Unincorporated non-profit associations are the non-profit equivalent of an unincorporated general partnership, but in certain states can provide its members with limited liability and can also file with the IRS to be taxed as a corporation. UNAs also potentially offer a more flexible framework to facilitate a fluid membership. While UNAs are limited in distributing profits back to their members, they can engage in some for profit activities (this may, however, disqualify them from tax-exempt status). One downside to UNAs is that their implementing statutes can vary widely from state to state and there is little case law, making potential outcomes hard to determine.
Co-ops are a form of legal wrapper that has a long history in the US and provides an alternative to the traditional corporate model that separates ownership and control by typically requiring all members to be both owners and direct contributors to the co-op. Certain states have passed more modern Co-op frameworks that allow for investor members and variations from the one-member one-vote standard which have led to some DAOs experimenting with this entity type.
Ownerless foundations are a form of legal wrapper available in certain offshore jurisdictions that acts like a trust that is controlled by a board or council which can in turn be directed by the vote of the DAO. The foundation can be used to make grants to further the development of a protocol. However, the DAO members will not be owners of the foundation or “wrapped” by that entity. There are some limits on the control that US-based projects can exercise on offshore foundations in order to maintain their tax advantages and other liability protections.
This legal wrapper is a type of trust available in certain offshore jurisdictions which can be created by transferring assets to a set of Trustees which can in turn act as instructed by the vote of the DAOs token holders. The Trustees are supervised by an Enforcer who can bring suit if they act improperly. It is similar to the ownersless foundation in that it can be used as a vehicle to custody and distribute assets as well as enter into legal agreements. One perceived advantage of this structure is that it does not require any governmental filing to be formed, as it is purely a creature of contract between the person contributing the assets and those that will act as their stewards.
1 Adolf A. Berle and Gardiner C. Means, The Modern Corporation and Private Property (New York: Harcourt, Brace & World,  1968).
2 For example, to qualify as an investment club, which is how several venture DAOs have avoided the need to register as an investment company (a virtually impossible task with most DAO structures), there must be no more than 100 members. (see reference). If a DAO is leveraging a private company in the US (such as a Delaware C-corporation) as part of its structure, it should be mindful that membership thresholds can also require it to register as a reporting company (requiring costly disclosure and potentially more liability). (see reference)

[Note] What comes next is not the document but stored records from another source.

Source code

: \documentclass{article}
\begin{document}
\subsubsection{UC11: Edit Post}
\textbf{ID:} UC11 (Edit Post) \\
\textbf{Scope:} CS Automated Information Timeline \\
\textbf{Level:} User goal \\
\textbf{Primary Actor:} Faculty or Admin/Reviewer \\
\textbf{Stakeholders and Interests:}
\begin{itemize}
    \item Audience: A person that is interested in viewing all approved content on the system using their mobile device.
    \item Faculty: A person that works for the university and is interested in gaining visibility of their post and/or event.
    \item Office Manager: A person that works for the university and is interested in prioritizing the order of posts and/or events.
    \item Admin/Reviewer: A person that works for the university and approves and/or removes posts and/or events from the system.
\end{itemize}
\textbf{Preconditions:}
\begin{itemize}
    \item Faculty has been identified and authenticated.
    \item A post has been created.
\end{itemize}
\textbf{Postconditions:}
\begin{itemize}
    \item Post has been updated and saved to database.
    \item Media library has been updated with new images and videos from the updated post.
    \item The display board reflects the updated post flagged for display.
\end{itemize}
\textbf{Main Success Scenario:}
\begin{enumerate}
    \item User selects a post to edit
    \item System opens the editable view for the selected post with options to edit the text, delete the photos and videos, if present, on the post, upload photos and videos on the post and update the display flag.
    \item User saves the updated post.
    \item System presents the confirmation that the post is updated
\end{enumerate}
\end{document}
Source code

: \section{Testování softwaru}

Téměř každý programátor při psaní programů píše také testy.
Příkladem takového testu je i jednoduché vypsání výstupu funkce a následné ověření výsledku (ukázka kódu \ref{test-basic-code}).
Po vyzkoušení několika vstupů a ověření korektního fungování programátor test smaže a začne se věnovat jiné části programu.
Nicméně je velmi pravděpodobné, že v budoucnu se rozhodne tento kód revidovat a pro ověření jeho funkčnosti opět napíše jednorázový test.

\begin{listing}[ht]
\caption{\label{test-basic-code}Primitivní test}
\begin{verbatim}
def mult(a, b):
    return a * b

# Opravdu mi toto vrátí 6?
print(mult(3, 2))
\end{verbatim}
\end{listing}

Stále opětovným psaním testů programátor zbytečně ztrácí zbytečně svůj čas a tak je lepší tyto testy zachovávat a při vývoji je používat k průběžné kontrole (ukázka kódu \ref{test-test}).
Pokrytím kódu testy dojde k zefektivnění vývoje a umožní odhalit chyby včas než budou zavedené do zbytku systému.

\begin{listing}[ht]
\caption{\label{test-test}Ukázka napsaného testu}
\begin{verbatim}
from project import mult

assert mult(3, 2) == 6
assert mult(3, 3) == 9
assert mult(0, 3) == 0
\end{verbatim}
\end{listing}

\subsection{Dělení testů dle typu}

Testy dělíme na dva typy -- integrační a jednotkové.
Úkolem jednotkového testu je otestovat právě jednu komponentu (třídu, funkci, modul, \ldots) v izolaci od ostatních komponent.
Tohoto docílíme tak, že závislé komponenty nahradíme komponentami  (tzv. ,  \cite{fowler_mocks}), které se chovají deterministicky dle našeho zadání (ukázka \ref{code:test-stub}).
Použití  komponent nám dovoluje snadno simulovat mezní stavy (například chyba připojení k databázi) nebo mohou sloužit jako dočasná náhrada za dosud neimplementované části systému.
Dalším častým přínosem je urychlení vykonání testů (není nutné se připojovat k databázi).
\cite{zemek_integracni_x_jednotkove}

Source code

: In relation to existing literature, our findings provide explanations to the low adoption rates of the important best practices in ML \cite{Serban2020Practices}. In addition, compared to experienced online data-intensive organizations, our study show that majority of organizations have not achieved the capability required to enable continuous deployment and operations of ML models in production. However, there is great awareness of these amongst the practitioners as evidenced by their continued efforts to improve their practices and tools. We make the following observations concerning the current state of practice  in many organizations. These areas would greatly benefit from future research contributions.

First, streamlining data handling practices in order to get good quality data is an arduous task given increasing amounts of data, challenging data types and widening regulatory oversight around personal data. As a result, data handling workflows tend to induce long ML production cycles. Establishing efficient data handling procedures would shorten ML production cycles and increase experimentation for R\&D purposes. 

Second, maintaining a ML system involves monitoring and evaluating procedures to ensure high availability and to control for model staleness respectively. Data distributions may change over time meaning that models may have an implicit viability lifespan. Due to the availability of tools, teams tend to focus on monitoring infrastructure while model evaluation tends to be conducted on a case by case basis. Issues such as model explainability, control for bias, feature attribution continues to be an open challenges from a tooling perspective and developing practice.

Disclaimer: This post is for general information purposes only. It does not constitute investment advice or a recommendation or solicitation to buy or sell any investment and should not be used in the evaluation of the merits of making any investment decision. It should not be relied upon for accounting, legal or tax advice or investment recommendations. This post reflects the current opinions of the authors and is not made on behalf of Paradigm or its affiliates and does not necessarily reflect the opinions of Paradigm, its affiliates or individuals associated with Paradigm. The opinions reflected herein are subject to change without being updated.